Collected data:
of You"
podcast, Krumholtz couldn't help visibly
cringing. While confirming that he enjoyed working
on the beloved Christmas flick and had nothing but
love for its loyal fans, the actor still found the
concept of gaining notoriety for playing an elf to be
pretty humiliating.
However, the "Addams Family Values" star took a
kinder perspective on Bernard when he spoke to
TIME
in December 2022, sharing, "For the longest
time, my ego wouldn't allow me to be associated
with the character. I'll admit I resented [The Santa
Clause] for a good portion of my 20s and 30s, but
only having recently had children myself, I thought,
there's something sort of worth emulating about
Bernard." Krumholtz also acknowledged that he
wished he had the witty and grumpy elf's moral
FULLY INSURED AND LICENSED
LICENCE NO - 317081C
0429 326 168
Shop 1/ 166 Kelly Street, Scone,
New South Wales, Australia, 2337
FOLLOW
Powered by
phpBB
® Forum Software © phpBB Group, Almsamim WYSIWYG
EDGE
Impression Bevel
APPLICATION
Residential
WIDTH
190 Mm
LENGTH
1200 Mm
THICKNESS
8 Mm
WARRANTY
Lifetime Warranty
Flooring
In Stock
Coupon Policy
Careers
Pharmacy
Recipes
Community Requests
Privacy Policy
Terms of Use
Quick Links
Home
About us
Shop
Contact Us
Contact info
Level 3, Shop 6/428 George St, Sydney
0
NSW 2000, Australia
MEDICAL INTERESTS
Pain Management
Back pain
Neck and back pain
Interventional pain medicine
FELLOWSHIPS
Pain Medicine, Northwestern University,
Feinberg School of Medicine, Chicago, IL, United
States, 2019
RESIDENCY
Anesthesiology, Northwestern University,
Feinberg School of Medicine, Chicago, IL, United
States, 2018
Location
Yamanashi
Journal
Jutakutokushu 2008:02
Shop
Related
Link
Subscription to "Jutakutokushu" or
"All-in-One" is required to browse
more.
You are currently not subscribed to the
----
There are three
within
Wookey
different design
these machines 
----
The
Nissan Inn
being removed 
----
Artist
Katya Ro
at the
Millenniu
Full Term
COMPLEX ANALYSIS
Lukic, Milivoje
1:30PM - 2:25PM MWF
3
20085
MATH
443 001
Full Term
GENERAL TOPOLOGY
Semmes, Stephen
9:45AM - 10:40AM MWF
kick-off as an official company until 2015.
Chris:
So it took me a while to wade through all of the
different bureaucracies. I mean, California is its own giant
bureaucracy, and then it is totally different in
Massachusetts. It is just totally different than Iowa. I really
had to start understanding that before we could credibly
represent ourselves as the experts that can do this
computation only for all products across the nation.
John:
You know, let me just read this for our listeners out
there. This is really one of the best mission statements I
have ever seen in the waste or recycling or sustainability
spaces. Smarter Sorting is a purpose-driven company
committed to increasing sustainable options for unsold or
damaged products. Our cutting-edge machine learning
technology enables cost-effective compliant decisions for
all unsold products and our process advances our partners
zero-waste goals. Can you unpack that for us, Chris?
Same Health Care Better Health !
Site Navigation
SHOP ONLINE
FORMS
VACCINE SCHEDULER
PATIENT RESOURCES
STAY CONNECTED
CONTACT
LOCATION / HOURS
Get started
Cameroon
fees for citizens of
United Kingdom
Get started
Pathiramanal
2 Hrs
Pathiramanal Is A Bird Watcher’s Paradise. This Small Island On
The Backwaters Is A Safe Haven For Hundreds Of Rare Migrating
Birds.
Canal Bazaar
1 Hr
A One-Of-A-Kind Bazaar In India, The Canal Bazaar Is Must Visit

» Task to carry out
Write every entry out again. Leave each one exactly as it is.

» Task output
of You"
podcast, Krumholtz couldn't help visibly
cringing. While confirming that he enjoyed working
on the beloved Christmas flick and had nothing but
love for its loyal fans, the actor still found the
concept of gaining notoriety for playing an elf to be
pretty humiliating.
However, the "Addams Family Values" star took a
kinder perspective on Bernard when he spoke to
TIME
in December 2022, sharing, "For the longest
time, my ego wouldn't allow me to be associated
with the character. I'll admit I resented [The Santa
Clause] for a good portion of my 20s and 30s, but
only having recently had children myself, I thought,
there's something sort of worth emulating about
Bernard." Krumholtz also acknowledged that he
wished he had the witty and grumpy elf's moral
FULLY INSURED AND LICENSED
LICENCE NO - 317081C
0429 326 168
Shop 1/ 166 Kelly Street, Scone,
New South Wales, Australia, 2337
FOLLOW
Powered by
phpBB
® Forum Software © phpBB Group, Almsamim WYSIWYG
EDGE
Impression Bevel
APPLICATION
Residential
WIDTH
190 Mm
LENGTH
1200 Mm
THICKNESS
8 Mm
WARRANTY
Lifetime Warranty
Flooring
In Stock
Coupon Policy
Careers
Pharmacy
Recipes
Community Requests
Privacy Policy
Terms of Use
Quick Links
Home
About us
Shop
Contact Us
Contact info
Level 3, Shop 6/428 George St, Sydney
0
NSW 2000, Australia
MEDICAL INTERESTS
Pain Management
Back pain
Neck and back pain
Interventional pain medicine
FELLOWSHIPS
Pain Medicine, Northwestern University,
Feinberg School of Medicine, Chicago, IL, United
States, 2019
RESIDENCY
Anesthesiology, Northwestern University,
Feinberg School of Medicine, Chicago, IL, United
States, 2018
Location
Yamanashi
Journal
Jutakutokushu 2008:02
Shop
Related
Link
Subscription to "Jutakutokushu" or
"All-in-One" is required to browse
more.
You are currently not subscribed to the
----
There are three
within
Wookey
different design
these machines 
----
The
Nissan Inn
being removed 
----
Artist
Katya Ro
at the
Millenniu
Full Term
COMPLEX ANALYSIS
Lukic, Milivoje
1:30PM - 2:25PM MWF
3
20085
MATH
443 001
Full Term
GENERAL TOPOLOGY
Semmes, Stephen
9:45AM - 10:40AM MWF
kick-off as an official company until 2015.
Chris:
So it took me a while to wade through all of the
different bureaucracies. I mean, California is its own giant
bureaucracy, and then it is totally different in
Massachusetts. It is just totally different than Iowa. I really
had to start understanding that before we could credibly
represent ourselves as the experts that can do this
computation only for all products across the nation.
John:
You know, let me just read this for our listeners out
there. This is really one of the best mission statements I
have ever seen in the waste or recycling or sustainability
spaces. Smarter Sorting is a purpose-driven company
committed to increasing sustainable options for unsold or
damaged products. Our cutting-edge machine learning
technology enables cost-effective compliant decisions for
all unsold products and our process advances our partners
zero-waste goals. Can you unpack that for us, Chris?
Same Health Care Better Health !
Site Navigation
SHOP ONLINE
FORMS
VACCINE SCHEDULER
PATIENT RESOURCES
STAY CONNECTED
CONTACT
LOCATION / HOURS
Get started
Cameroon
fees for citizens of
United Kingdom
Get started
Pathiramanal
2 Hrs
Pathiramanal Is A Bird Watcher’s Paradise. This Small Island On
The Backwaters Is A Safe Haven For Hundreds Of Rare Migrating
Birds.
Canal Bazaar
1 Hr
A One-Of-A-Kind Bazaar In India, The Canal Bazaar Is Must Visit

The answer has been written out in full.